There's probably no definition that the whole world would agree on, but there are certainly some core concepts. The core thing that machine learning does is finds patterns in data. It then uses those patterns to predict the future. For example, we could use machine learning to detect credit card fraud if we have data about previous credit card transactions. We could find patterns in that data potentially. That will let us detect when a new credit card transaction is likely to be fraudulent. Or, maybe we want to determine whether a customer is likely to switch to a competitor. There are lots more, but the core idea is that machine learning lets us find patterns in data, then use those patterns to predict the future.
How did we learn to read?
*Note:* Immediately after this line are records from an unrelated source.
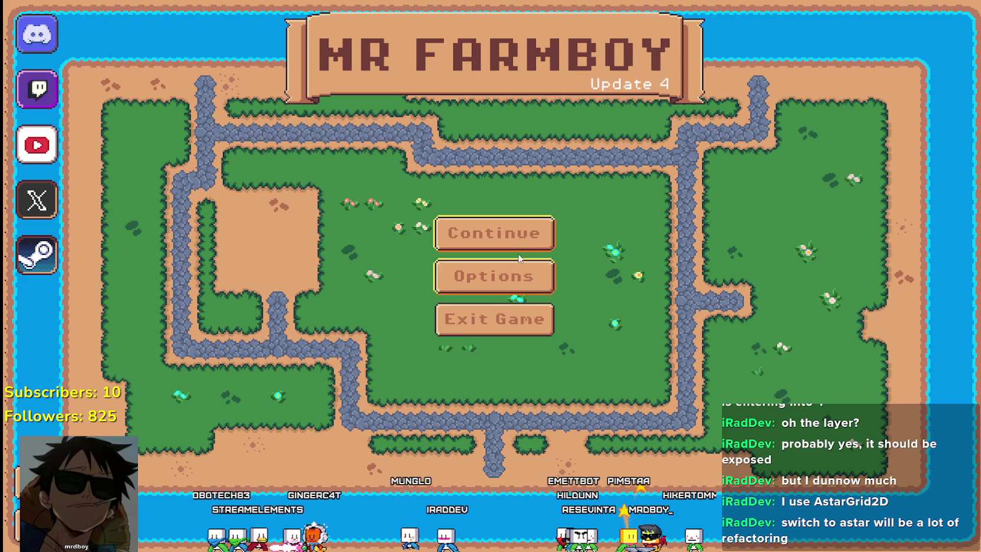
Step: Load Save 2 and zoom the camera out over the whole farming village
{"action": "left_click", "coordinate": [507, 235]}
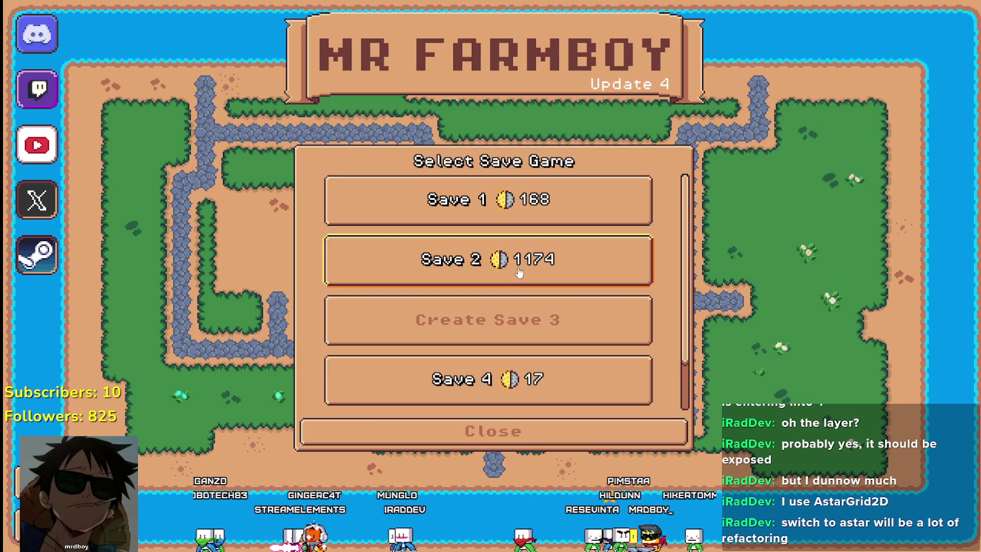
{"action": "left_click", "coordinate": [519, 271]}
{"action": "left_click", "coordinate": [427, 272]}
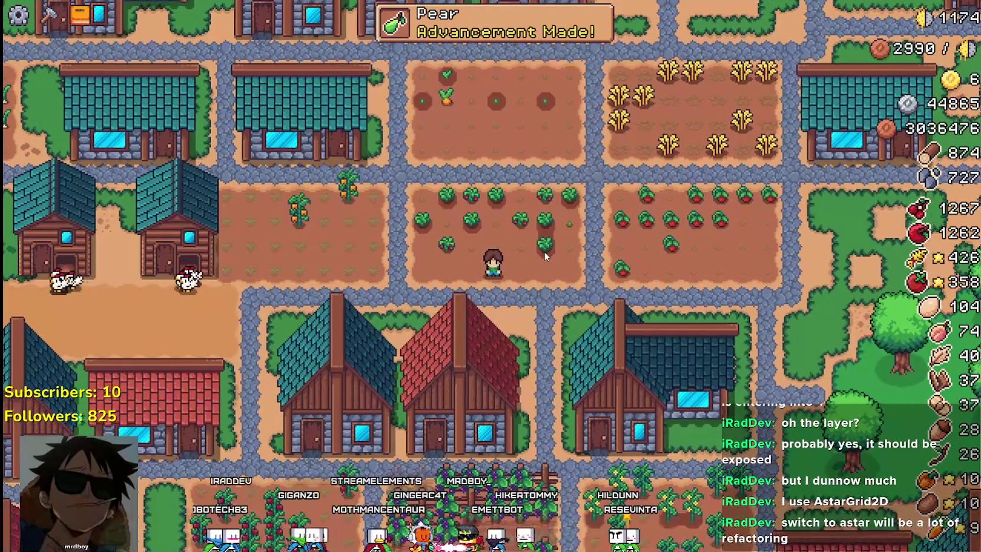
{"action": "scroll", "coordinate": [544, 251], "scroll_direction": "down", "scroll_amount": 5}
In reading, we identify letters, and then the patterns of letters together to form words. We then had to recognize those patterns when we saw them again. That's what learning means and that's what machine learning does with data that we provide. So, suppose I have data about credit card transactions. I have only four records, each one has three fields; the customer's name, the amount of the transaction, and whether it was fraudulent or not. What's the pattern that this data suggests for fraudulent transactions? If the name starts with T, they're a criminal. Well, probably not. The problem with having so little data is that it's easy to find patterns, but it's hard to find patterns that are correct i.e. predictive patterns, they help us understand whether a new transaction is likely to be fraudulent. Suppose I have more data which means I have more records and more fields in each one, and I know where the card was issued, where it was used, the age of the user. Now what's the pattern for fraudulent transactions? Well, if we look, there really is a pattern in this data. It is that a transaction is fraudulent if the cardholder is in their 20s, if the card is issued in the USA, and used in Russia, and the amount is more than $1000. We could find that pattern, if we look at this data for a little while. But once again, do we know that pattern is truly predictive? Probably not. We don't have enough data. To do this well, we should have enough data that people just can't find the patterns. For this, we have to use the software. That's where machine learning comes in for humans.
Well, there are several reasons. A big one is that doing machine learning well requires lots of data and we live in the big data era. It requires lots of compute power, which we have. We live in the cloud era. And it requires effective machine learning algorithms, which we have because we have seen researchers spend years, decades, in this space, learning what works. All of these things are now more available than ever, and that's a big reason why machine learning in a human process is popular today.
Who's interested in machine learning? Well, majorly three groups of people. The first is business leaders. They want solutions to business problems and good solutions have real business value. Second are the Software developers, because they want to build better and smarter applications. And as we saw, applications can rely on models created via machine learning to make better predictions. The third category of people who are really involved in this space is called data scientists, who know about statistics and want powerful, easy-to-use tools which can help them in making good predictions.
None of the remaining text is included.